(Extracted records)
- - - -

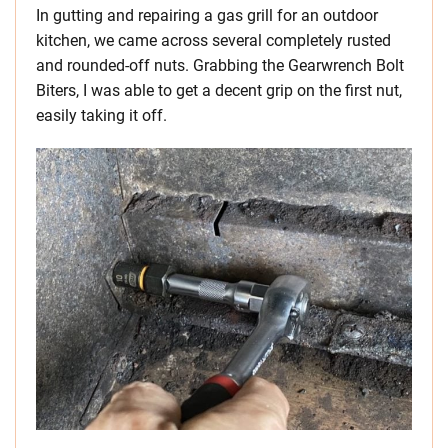
In gutting and repairing a gas grill for an outdoor
kitchen, we came across several completely rusted
and rounded-off nuts. Grabbing the Gearwrench Bolt
Biters, I was able to get a decent grip on the first nut,
easily taking it off.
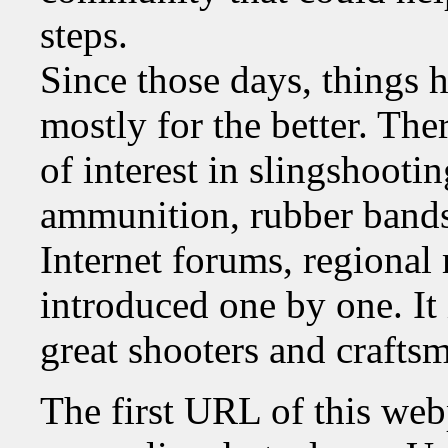
steps.
Since those days, things 
mostly for the better. The
of interest in slingshooti
ammunition, rubber bands
Internet forums, regiona
introduced one by one. It 
great shooters and craftsm
The first URL of this we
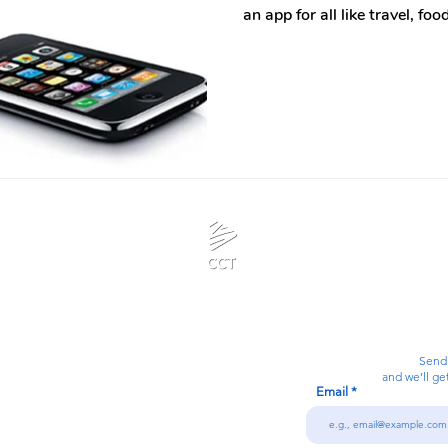
an app for all like travel, f
Calanjiyam Consultancies and Technologies
Think Before Acting
Send
and we’ll ge
Email
7092866728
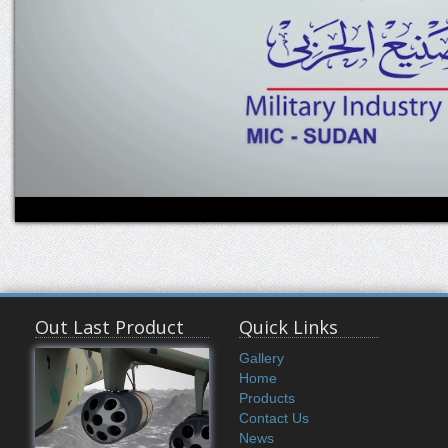
Out Last Product
Quick Links
Gallery
Home
Products
Contact Us
News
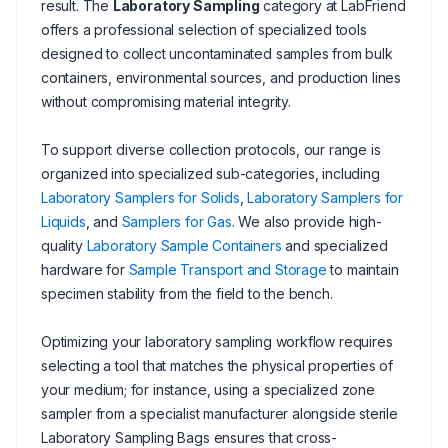
result. The
Laboratory Sampling
category at LabFriend
offers a professional selection of specialized tools
designed to collect uncontaminated samples from bulk
containers, environmental sources, and production lines
without compromising material integrity.
To support diverse collection protocols, our range is
organized into specialized sub-categories, including
Laboratory Samplers for Solids
,
Laboratory Samplers for
Liquids
, and
Samplers for Gas
. We also provide high-
quality
Laboratory Sample Containers
and specialized
hardware for
Sample Transport and Storage
to maintain
specimen stability from the field to the bench.
Optimizing your laboratory sampling workflow requires
selecting a tool that matches the physical properties of
your medium; for instance, using a specialized zone
sampler from a specialist manufacturer alongside sterile
Laboratory Sampling Bags ensures that cross-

- - - -

# Goal of the exercise
Filter the entries down to the lines that hold "specialized". Copy those lines.

# Answer box
offers a professional selection of specialized tools
organized into specialized sub-categories, including
and specialized
your medium; for instance, using a specialized zone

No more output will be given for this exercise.